John Taylor teaches that "Father Adam" had a resurrected body in the Garden and was a Savior in a previous world.
John Taylor, "The Resurrection," Deseret Weekly, 38, no. 1 (December 29, 1888): 21
I think these two quotations from such reliable authority fully solve the question as to the relationship existing between Father Adam and the Savior of the world, and prove beyond question the power that Adam possessed in regard to taking his body again after laying it down—which power he never could have attained unless he had received first a resurrection from the grave to a condition of immortality. We further say that this power was not forfeited when as a celestial being he voluntarily partook of the forbidden fruit, and thereby rendered his body mortal in order that he might become the father of mortal tabernacles, as he was already the father of immortal spirits—this giving opportunity to the offspring of his own begetting to pass through the ordeals necessary to prepare them for a resurrection from the dead, a celestial glory.

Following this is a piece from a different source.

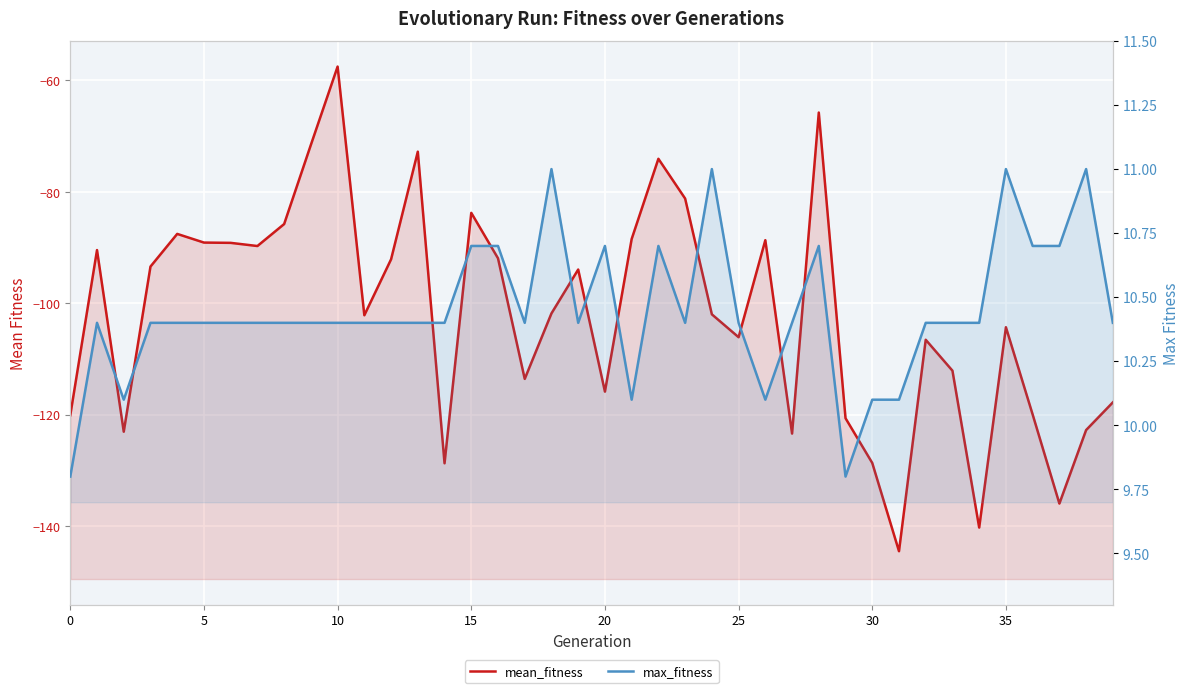

What value does the max_fitness series have at 33?

10.4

All that Father Adam did upon this earth, from the time that he took up his abode in the Garden of Eden, was done for his posterity's sake and the success of his former mission as the savior of a world, and afterwards, or now, as the father of a world, only added to the glory which he already possessed. If, as the savior of a world, he had the power to lay down his life and take it up again, therefore, as the father of a world which is altogether an advanced condition, we successfully conclude that the grave was powerless to hold him after that mission was completed. all those who have now for the first time taken upon themselves mortality, must wait for their resurrection through Him who along possesses the power to bring it to pass. It is these, and these only, whose resurrection we here wish to consider. But we will not resume the consideration of the question, viz., the times when the resurrection did and will take place.